Indeed, the other stories Beller brings in to sketch out the scope of the discord also only underline how difficult the situation is, with so much unforgivable suffering on both sides — an Israeli man discussing the PTSD that afflicts him after he survived a suicide bombing is particularly affecting. There doesn’t seem to be much room for negotiation or debate on either side, nor leeway for accommodation. But then there is also the Palestinian mother who brings her small son across the difficult-to-traverse border to Tel Aviv for much-needed heart surgery, performed by an Israeli doctor who declares, “No child is my enemy.” It’s only a tiny beacon of hope, though, and it doesn’t feel like enough.
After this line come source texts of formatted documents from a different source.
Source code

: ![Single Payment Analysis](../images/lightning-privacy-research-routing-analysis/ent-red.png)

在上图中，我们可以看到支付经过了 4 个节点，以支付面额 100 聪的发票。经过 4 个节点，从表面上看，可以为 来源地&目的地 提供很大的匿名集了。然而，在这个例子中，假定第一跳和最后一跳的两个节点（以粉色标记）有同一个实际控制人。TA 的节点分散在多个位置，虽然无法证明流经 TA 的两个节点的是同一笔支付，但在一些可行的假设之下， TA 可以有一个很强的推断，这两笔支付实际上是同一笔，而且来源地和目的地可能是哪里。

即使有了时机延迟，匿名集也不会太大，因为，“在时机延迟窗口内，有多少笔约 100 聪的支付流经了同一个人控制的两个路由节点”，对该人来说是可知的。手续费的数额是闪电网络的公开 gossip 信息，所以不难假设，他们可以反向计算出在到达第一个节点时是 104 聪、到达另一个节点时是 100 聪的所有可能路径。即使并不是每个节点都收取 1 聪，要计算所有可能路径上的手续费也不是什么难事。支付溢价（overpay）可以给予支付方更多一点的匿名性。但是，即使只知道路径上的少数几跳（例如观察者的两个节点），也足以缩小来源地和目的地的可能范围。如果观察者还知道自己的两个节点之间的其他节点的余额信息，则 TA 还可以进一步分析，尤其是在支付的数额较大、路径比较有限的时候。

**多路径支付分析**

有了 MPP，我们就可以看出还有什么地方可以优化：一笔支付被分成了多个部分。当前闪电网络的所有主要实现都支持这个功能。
The film is a bit scattershot, jumping around in time and missing some context for those not already intimately familiar with the region and the issues. What is plain, however, is that after generations of Israeli occupation and Palestinian pushback, the entrenched animosity on both sides precludes any easy fix (despite the glib pronouncements of clueless outsiders like the current American president). That’s a fairly radical position for a film like this one to take: that the state of affairs in the Middle East may actually be thornier than it seems from afar.